Построенные на строжайшем учете механики человеческого тела, они выворачивают наизнанку обычное впечатление от танца. Здесь женское тело в жестоких и жутких плетениях, изгибах, вывертах перебрасывается через плечо, стягивается в петле, ломается. Падает, его бросают, тащат за волосы. Не любовный лепет, не танец-мотыльковое порханье, — но жуткий шаг и ход человеческого телесного механизма в борьбе и вызов, схватки, танцевальный крик, стон, мучительство, эротика [634].

· · · · · · ·

■ **СУТЬ ЗАДАНИЯ**:
Пожалуйста, перепишите дословно отрывок из текста о танце, начав со слов «Построенные на строжайшем» и закончив словами «мучительство, эротика [634].». Данные, приведённые далее, здесь никакой роли не играют.

· · · · · · ·

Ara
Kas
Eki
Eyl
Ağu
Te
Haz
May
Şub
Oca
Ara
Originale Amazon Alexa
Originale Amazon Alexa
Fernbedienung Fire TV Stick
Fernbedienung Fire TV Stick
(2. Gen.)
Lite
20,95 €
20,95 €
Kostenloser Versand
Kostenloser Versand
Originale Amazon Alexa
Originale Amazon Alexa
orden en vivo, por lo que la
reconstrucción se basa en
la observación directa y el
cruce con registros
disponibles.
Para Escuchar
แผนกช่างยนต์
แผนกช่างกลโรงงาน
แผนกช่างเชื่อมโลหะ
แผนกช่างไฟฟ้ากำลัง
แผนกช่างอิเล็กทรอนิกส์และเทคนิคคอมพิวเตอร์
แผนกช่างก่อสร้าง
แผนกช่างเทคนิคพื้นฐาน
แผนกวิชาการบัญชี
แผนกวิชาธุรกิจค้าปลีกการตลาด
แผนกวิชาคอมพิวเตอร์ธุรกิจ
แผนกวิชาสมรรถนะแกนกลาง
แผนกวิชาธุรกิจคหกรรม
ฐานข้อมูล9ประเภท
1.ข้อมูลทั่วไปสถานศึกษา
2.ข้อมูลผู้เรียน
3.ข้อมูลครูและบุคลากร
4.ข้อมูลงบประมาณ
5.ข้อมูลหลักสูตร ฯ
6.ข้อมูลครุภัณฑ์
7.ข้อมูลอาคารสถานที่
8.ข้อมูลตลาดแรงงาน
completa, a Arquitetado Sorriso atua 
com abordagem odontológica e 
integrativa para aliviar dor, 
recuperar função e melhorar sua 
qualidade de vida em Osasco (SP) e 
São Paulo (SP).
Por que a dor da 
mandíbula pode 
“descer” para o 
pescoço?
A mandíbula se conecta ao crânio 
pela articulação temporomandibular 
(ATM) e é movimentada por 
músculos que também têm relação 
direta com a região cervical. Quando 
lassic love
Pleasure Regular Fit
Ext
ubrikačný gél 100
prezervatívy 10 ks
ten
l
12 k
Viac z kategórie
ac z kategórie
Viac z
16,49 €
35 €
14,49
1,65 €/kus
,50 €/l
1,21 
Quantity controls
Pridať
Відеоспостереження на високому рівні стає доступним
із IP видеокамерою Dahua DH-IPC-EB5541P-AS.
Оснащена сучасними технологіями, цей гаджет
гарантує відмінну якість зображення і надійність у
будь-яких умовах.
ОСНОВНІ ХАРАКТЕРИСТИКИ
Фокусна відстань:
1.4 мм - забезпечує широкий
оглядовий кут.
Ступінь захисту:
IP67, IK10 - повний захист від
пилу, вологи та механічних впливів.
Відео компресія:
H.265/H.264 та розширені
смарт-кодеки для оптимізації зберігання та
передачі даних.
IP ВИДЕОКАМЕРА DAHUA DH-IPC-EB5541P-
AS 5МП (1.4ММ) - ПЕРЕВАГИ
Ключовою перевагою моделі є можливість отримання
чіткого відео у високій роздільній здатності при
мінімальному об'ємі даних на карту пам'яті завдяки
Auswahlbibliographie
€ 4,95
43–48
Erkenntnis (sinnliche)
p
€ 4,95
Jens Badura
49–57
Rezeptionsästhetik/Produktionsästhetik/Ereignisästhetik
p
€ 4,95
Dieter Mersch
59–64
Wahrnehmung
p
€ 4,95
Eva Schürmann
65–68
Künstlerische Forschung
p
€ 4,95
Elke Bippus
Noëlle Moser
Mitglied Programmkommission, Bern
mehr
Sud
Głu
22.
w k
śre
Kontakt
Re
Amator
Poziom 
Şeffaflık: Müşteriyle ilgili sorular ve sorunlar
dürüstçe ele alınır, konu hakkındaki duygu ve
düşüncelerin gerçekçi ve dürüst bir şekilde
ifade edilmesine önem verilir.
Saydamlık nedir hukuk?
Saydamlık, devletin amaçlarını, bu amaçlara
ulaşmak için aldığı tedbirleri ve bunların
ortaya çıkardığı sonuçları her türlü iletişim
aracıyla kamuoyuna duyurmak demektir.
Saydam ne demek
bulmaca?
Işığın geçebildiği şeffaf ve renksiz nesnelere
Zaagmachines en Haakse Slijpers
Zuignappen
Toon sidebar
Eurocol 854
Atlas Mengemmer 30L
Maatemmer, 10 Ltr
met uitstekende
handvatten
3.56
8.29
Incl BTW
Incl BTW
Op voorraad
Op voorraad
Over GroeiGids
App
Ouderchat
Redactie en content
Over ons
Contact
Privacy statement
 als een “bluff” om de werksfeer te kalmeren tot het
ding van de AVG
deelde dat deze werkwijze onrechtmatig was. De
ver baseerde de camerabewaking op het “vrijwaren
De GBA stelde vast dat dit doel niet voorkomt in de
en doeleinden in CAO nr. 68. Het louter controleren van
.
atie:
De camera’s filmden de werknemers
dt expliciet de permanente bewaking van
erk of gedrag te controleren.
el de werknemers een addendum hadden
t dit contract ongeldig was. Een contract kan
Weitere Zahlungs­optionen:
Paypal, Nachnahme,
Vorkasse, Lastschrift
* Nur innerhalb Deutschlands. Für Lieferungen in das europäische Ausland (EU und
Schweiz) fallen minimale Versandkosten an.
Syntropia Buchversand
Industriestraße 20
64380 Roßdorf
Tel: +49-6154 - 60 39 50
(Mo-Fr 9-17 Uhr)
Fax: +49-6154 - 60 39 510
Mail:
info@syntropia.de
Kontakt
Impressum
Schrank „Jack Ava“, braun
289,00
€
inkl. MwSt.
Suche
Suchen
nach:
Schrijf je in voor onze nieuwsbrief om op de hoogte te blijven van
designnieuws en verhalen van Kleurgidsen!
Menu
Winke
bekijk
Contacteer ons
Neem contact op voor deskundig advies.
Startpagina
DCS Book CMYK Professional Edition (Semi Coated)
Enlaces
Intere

· · · · · · ·

■ **ИТОГ УПРАЖНЕНИЯ**:
Построенные на строжайшем учете механики человеческого тела, они выворачивают наизнанку обычное впечатление от танца. Здесь женское тело в жестоких и жутких плетениях, изгибах, вывертах перебрасывается через плечо, стягивается в петле, ломается. Падает, его бросают, тащат за волосы. Не любовный лепет, не танец-мотыльковое порханье, — но жуткий шаг и ход человеческого телесного механизма в борьбе и вызов, схватки, танцевальный крик, стон, мучительство, эротика [634].